[Instruction 1]: In the message about ligatures and characters, rewrite the paragraph that begins "I agree that another word is needed" as a short list that keeps its main facts.

[omega] Question about the paper published in EuroTeX 2005

Wed Mar 30 15:08:47 CEST 2005

Yannis
> And there are still many intermediate levels between "mandatory" and 
> "aesthetic".

Yes, indeed.

> We all agree that "fi" is an aesthetic one (although there is a Unicode 
> character for it...)
> and that "æ" is a mandatory one (it is even considered as a "letter", 
> and of course
> also as a character). But what about Arabic lam-alif? It is mandatory 
> in every Arabic
> writing style, and it is the only ligature introduced in all Arabic 
> grammars. But still it is not
> a "character".
>

Yes, I was not trying to claim that the analysis is simple.  When you
get down to these type of considerations you start to ask `what is a
character?'  (Or even, if you are me or Joachim: what is text?)

For the present I think it is good enough to say that a character is
almost (but with some exceptions in both directions) a `populated
Unicode slot' (so that text is a sequence of such `characters'
together, importantly, with a property (which I call, for want of a
better word,  its `language') that tells us how to give a meaning to
the sequence (`meaning', in this message, is undefined). 

> I disagree with ligatures resulting only from the glyph-choice 
> procedure. They may be
> aesthetic but there are still rules about avoiding them: in Turkish you 
> *must* avoid
> "fi" ligature, in German you *must* avoid it between word components. 

I agree that another word is needed for this non-free choice, but
these can be viewed (for computing purposes) as rules that restrict
the glyph choice when typesetting a particular language.  Benjamin B
will recognise this as part of a more general (and very long) LaTeX3
workshop where we tried to separate (not very successfully) `language
properties' from other `cultural, typographic and aesthetic'
conventions in typesetting. 

> Unicode
> gives a solution to this: the ZWNJ character, but IMHO this is the 
> wrong way to deal
> with this: it is not logical to introduce an extra character for 
> avoiding a phenomenon
> on the glyph level.

That bit of Unicode is a collection of such ad hoc kludges!

Recent versions of Unicode also support the concept of a`language
label' for text (not sure if that is the word they used: it is what
Frank and I called it when we explained its importance to them).

> You are returning to an idea we where discussing (w/ John) when you were
> in Brest: to act on words and to use a server of word visualisations. 
> This is not
> incompatible with textemes: the latter will describe the structure of 
> the former,
> and we can even imagine a link to the "word visualisation" as texteme 
> property.
> 

Agreed, but if the software model has this idea of `word' that may
affect how much and what information you put into each texteme.

> We had a similar idea about the Quran: a server providing authentified 
> segments
> of Quranic text, every word of which would be a link to the server. 
> This can be
> brought down to the texteme level and every Quranic texteme in a 
> document
> can be considered as the instance of the "abstract class" being on the 
> server. It is
> even compatible with religion: every printed Quran is an instance of 
> the abstract ONE,
> and this goes down to every single letter.
> 

`In the beginning was The Word ...' (that is a kind of anti-pun:-).

> > 3a. When using a font resource whose rendering engine must be accessed
> > via `sequences of Unicode slot numbers' there will be an extra step
> > needed in order to deliver the correct sequence to the font resource
> > (and to ensure that the right settings (for use of ligatures etc etc)

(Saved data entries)

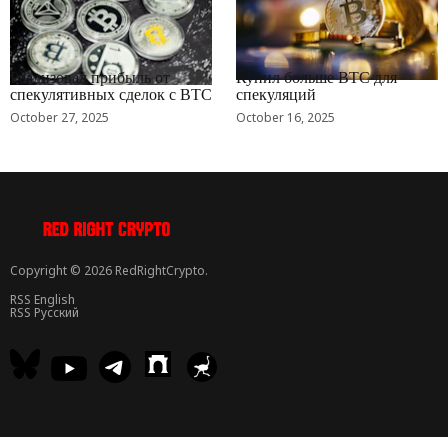
RRCNEWS_RU
RRCNEWS_RU
Реализовал прибыль от
Купил больше BTC для
спекулятивных сделок с BTC
спекуляций
October 27, 2025
October 16, 2025
Copyright © 2026 RedRightCrypto.
RSS English
RSS Русский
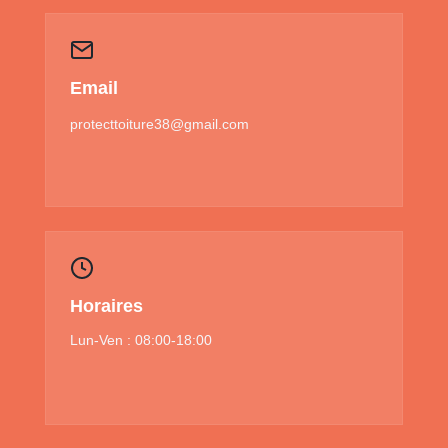
Email
protecttoiture38@gmail.com
Horaires
Lun-Ven : 08:00-18:00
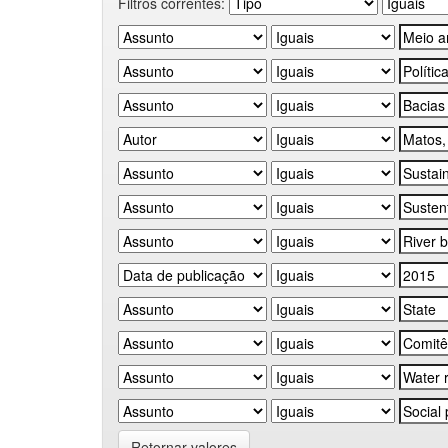
Filtros correntes:
Retornar valores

[Instruction 2]: Extract the saved data entries from their first line through the line holding "Lun-Ven : 08:00-18:00", both ends included, and copy them unchanged, without the pictures.

[Exercise output 1]:
- A different word is needed for this kind of non-free choice.
- For computing purposes, such cases can be treated as rules that limit glyph choice when typesetting a particular language.
- Benjamin B will recognize this from a long LaTeX3 workshop.
- That workshop tried, without much success, to separate "language properties" from other "cultural, typographic and aesthetic" conventions in typesetting.

[Exercise output 2]:
RRCNEWS_RU
RRCNEWS_RU
Реализовал прибыль от
Купил больше BTC для
спекулятивных сделок с BTC
спекуляций
October 27, 2025
October 16, 2025
Copyright © 2026 RedRightCrypto.
RSS English
RSS Русский
Email
protecttoiture38@gmail.com
Horaires
Lun-Ven : 08:00-18:00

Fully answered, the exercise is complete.